### [GOAL]
Pull out every line in the rows below that contains the string "horizontal", copying each such line in full.

--- start INPUT MATERIAL ---

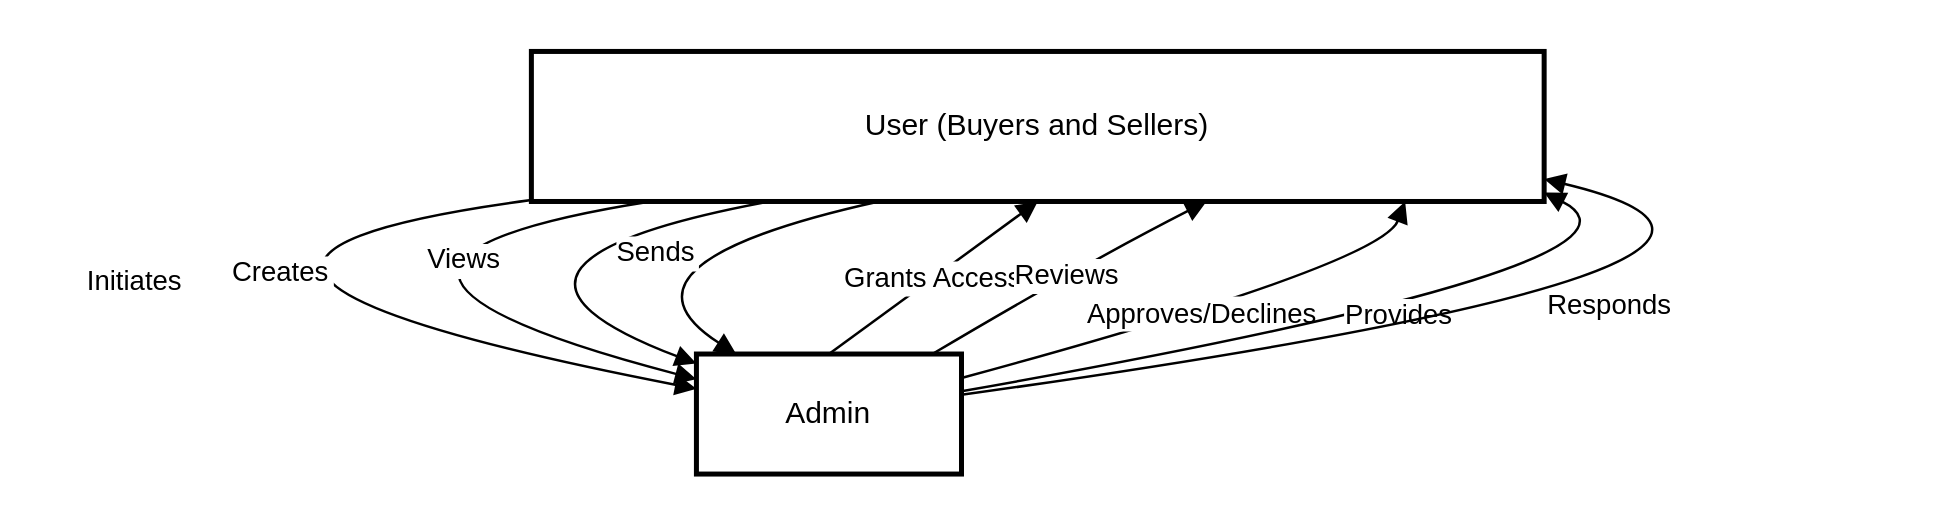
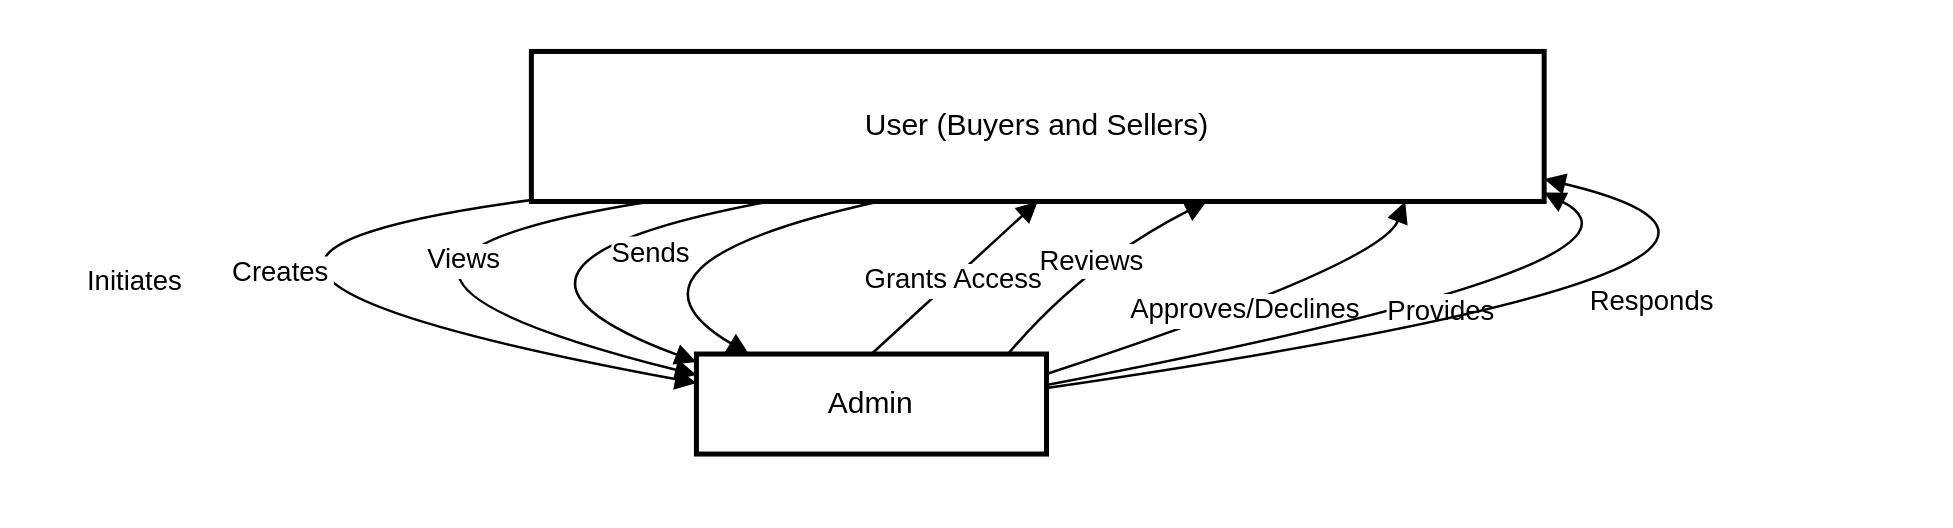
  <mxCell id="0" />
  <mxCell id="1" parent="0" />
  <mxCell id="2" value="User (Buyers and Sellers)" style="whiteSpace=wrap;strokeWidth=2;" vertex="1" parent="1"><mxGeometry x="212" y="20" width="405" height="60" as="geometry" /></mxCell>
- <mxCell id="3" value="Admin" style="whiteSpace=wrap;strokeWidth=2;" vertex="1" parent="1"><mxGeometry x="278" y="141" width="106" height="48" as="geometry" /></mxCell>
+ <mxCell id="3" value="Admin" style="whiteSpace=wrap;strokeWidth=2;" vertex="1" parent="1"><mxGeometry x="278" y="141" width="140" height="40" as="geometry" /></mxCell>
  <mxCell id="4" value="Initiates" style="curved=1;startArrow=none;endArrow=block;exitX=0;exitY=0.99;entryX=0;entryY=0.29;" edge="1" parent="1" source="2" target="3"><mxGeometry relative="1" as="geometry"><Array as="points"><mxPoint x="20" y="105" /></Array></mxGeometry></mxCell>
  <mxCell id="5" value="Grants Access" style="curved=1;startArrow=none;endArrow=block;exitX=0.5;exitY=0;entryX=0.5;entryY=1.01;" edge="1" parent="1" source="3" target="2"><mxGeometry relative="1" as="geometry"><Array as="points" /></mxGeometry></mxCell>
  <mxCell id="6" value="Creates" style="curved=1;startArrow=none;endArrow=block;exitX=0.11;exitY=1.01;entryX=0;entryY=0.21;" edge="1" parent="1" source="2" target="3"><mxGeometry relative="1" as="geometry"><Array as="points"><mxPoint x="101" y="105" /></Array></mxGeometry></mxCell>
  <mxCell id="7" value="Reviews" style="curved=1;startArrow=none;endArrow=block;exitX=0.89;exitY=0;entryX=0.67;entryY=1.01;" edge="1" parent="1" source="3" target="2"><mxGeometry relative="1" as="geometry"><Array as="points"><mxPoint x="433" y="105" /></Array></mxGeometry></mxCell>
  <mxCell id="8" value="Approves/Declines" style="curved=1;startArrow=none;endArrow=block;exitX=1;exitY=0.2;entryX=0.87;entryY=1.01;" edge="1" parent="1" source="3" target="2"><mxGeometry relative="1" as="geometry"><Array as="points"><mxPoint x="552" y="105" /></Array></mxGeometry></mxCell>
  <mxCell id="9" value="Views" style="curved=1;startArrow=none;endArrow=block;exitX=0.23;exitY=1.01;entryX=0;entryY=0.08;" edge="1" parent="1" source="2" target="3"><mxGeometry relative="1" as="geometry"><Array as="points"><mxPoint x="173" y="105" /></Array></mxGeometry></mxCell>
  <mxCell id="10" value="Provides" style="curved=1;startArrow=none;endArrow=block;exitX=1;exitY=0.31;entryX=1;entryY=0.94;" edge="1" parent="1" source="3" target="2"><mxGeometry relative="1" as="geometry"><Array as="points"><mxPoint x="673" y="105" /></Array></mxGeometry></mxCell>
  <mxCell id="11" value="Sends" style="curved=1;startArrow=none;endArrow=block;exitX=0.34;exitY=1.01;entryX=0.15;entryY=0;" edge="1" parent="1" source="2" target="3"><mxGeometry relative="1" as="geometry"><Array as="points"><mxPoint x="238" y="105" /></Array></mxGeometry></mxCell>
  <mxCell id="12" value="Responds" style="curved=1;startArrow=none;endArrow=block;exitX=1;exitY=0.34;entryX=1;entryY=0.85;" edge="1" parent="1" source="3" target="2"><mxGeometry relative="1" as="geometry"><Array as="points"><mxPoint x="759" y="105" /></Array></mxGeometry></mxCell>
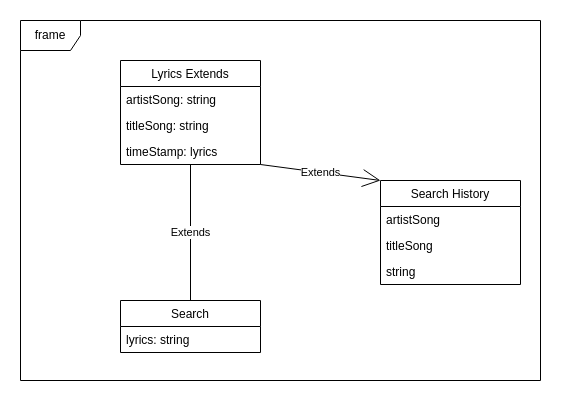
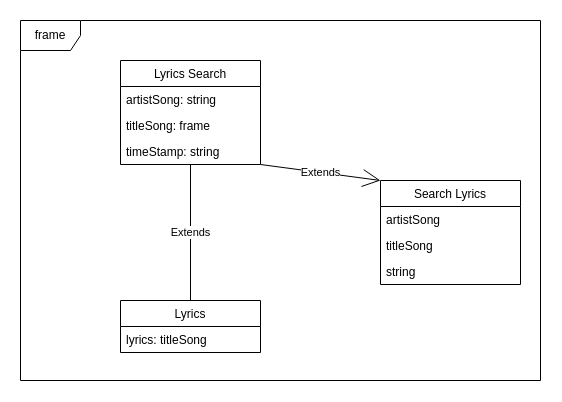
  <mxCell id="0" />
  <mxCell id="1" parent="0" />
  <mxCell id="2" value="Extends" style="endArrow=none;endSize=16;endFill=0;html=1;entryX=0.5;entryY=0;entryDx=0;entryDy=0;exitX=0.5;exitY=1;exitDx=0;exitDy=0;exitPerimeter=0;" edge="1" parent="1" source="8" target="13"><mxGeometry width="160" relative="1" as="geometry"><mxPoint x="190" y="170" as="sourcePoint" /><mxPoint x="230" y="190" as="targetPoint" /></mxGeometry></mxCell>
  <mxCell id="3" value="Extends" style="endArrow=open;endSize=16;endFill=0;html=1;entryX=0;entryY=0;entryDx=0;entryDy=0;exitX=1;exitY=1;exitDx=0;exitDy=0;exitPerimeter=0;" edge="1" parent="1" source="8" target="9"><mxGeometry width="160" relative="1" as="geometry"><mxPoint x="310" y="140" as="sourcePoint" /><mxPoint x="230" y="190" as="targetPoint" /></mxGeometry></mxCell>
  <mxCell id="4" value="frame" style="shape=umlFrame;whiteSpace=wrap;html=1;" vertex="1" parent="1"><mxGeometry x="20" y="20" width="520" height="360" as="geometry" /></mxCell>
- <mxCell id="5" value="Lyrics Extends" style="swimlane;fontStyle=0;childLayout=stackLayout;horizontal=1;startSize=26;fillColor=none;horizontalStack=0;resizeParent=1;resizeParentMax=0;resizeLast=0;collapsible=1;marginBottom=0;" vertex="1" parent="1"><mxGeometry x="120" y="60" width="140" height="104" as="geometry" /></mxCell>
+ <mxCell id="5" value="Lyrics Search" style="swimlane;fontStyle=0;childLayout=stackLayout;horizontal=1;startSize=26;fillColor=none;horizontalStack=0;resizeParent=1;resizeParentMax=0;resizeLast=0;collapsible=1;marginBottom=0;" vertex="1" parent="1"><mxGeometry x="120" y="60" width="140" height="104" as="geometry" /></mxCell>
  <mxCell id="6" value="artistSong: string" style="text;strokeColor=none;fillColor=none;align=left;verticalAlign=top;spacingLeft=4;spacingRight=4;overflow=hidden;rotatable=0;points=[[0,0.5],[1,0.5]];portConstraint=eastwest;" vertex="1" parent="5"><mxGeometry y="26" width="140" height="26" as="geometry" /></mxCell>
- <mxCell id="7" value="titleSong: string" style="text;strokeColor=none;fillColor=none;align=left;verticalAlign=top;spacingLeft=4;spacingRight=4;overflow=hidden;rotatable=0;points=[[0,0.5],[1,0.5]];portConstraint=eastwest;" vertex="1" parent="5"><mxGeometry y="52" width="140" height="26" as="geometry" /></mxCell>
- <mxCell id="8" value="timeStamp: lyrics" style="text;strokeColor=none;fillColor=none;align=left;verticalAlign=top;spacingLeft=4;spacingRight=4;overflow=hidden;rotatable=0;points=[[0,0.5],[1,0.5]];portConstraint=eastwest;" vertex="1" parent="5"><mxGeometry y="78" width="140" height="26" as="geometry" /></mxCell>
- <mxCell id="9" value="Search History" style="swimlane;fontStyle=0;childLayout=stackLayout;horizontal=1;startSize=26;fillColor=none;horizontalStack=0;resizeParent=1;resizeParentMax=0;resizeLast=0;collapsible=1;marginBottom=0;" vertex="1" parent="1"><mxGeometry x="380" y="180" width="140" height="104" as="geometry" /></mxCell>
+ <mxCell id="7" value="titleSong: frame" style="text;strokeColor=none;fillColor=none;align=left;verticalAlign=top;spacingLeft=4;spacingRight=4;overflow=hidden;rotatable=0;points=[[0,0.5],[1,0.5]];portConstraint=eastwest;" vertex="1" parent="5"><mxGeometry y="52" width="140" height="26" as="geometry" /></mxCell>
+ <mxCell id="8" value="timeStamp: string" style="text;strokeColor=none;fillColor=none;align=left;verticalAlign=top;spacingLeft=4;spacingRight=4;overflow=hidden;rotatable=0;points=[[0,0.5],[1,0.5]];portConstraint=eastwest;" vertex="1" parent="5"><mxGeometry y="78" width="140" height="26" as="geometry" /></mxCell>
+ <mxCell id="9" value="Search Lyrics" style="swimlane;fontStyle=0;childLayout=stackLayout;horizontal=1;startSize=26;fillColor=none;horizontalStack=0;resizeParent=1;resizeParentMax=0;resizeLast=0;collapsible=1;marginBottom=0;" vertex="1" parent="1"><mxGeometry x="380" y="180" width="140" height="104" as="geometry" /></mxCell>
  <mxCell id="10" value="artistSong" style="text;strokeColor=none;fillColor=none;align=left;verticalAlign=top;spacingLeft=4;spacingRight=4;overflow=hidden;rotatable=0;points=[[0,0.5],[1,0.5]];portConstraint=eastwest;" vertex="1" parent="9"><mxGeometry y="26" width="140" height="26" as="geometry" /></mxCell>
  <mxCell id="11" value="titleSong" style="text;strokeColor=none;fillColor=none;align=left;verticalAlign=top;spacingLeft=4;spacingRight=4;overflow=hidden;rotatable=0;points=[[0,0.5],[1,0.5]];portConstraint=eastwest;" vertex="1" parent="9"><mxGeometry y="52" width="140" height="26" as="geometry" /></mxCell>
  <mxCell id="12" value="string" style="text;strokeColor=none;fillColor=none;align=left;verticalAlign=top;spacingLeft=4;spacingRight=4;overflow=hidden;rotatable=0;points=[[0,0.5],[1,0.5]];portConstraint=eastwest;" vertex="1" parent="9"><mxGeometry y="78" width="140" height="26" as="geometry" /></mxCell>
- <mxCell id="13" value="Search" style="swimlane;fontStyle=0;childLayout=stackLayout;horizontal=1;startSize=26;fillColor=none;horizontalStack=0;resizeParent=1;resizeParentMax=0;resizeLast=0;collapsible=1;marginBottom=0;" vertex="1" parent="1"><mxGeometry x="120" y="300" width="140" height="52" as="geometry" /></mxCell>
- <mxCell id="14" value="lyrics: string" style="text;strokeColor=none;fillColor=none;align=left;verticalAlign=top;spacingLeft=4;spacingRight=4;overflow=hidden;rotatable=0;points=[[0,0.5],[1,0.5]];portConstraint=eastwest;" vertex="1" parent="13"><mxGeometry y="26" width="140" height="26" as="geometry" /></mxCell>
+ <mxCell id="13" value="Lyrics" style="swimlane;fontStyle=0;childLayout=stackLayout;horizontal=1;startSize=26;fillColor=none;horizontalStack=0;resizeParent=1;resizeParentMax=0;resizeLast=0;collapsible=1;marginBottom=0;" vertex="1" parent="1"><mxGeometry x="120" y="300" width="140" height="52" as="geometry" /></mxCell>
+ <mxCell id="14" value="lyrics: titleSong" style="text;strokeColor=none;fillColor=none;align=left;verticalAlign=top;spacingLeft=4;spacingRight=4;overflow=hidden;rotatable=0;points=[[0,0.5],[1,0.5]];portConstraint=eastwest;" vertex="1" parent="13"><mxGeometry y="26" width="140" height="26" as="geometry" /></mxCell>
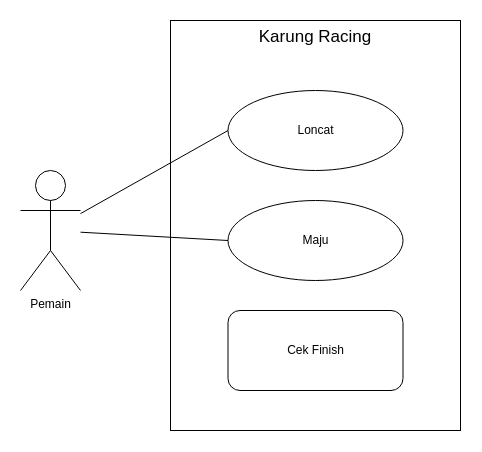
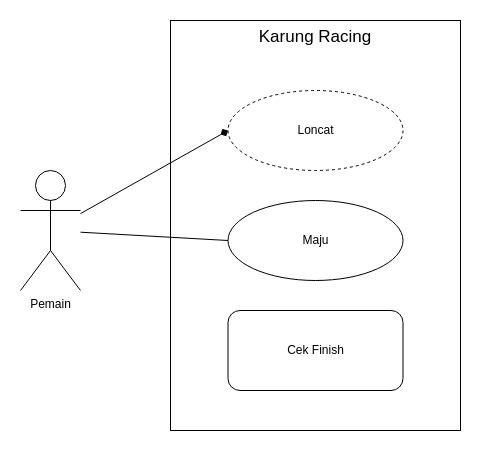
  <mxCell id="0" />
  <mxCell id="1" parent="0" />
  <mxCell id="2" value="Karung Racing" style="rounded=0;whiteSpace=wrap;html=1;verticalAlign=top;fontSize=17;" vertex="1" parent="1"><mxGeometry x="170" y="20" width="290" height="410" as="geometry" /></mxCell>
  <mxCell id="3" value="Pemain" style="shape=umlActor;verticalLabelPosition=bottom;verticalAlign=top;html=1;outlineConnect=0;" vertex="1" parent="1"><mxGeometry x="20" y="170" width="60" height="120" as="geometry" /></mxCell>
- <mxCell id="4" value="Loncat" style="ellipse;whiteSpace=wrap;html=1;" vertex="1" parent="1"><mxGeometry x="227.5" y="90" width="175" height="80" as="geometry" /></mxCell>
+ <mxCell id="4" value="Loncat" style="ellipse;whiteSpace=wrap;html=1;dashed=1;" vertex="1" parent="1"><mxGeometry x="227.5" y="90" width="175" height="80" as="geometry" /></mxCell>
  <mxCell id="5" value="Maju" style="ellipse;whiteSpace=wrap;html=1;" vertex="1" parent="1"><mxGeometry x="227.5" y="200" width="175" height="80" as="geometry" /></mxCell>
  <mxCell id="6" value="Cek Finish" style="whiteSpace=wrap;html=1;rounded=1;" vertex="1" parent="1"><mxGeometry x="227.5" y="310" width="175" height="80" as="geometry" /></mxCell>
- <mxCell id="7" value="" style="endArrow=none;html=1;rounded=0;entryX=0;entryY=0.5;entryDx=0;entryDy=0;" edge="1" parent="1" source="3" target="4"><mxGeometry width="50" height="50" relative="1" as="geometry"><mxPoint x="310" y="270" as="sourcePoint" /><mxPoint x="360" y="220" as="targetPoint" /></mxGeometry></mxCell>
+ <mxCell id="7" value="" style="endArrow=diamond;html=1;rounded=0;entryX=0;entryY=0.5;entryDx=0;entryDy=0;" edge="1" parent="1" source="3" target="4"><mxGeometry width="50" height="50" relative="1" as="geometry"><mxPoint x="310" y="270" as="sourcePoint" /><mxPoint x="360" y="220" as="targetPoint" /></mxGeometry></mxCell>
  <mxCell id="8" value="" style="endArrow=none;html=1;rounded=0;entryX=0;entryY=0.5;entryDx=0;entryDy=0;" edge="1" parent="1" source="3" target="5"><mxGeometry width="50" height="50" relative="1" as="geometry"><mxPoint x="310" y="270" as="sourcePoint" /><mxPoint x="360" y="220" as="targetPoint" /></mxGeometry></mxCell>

--- end INPUT MATERIAL ---

### [CORRECT RESPONSE]
- <mxCell id="5" value="Lyrics Extends" style="swimlane;fontStyle=0;childLayout=stackLayout;horizontal=1;startSize=26;fillColor=none;horizontalStack=0;resizeParent=1;resizeParentMax=0;resizeLast=0;collapsible=1;marginBottom=0;" vertex="1" parent="1"><mxGeometry x="120" y="60" width="140" height="104" as="geometry" /></mxCell>
+ <mxCell id="5" value="Lyrics Search" style="swimlane;fontStyle=0;childLayout=stackLayout;horizontal=1;startSize=26;fillColor=none;horizontalStack=0;resizeParent=1;resizeParentMax=0;resizeLast=0;collapsible=1;marginBottom=0;" vertex="1" parent="1"><mxGeometry x="120" y="60" width="140" height="104" as="geometry" /></mxCell>
- <mxCell id="9" value="Search History" style="swimlane;fontStyle=0;childLayout=stackLayout;horizontal=1;startSize=26;fillColor=none;horizontalStack=0;resizeParent=1;resizeParentMax=0;resizeLast=0;collapsible=1;marginBottom=0;" vertex="1" parent="1"><mxGeometry x="380" y="180" width="140" height="104" as="geometry" /></mxCell>
+ <mxCell id="9" value="Search Lyrics" style="swimlane;fontStyle=0;childLayout=stackLayout;horizontal=1;startSize=26;fillColor=none;horizontalStack=0;resizeParent=1;resizeParentMax=0;resizeLast=0;collapsible=1;marginBottom=0;" vertex="1" parent="1"><mxGeometry x="380" y="180" width="140" height="104" as="geometry" /></mxCell>
- <mxCell id="13" value="Search" style="swimlane;fontStyle=0;childLayout=stackLayout;horizontal=1;startSize=26;fillColor=none;horizontalStack=0;resizeParent=1;resizeParentMax=0;resizeLast=0;collapsible=1;marginBottom=0;" vertex="1" parent="1"><mxGeometry x="120" y="300" width="140" height="52" as="geometry" /></mxCell>
+ <mxCell id="13" value="Lyrics" style="swimlane;fontStyle=0;childLayout=stackLayout;horizontal=1;startSize=26;fillColor=none;horizontalStack=0;resizeParent=1;resizeParentMax=0;resizeLast=0;collapsible=1;marginBottom=0;" vertex="1" parent="1"><mxGeometry x="120" y="300" width="140" height="52" as="geometry" /></mxCell>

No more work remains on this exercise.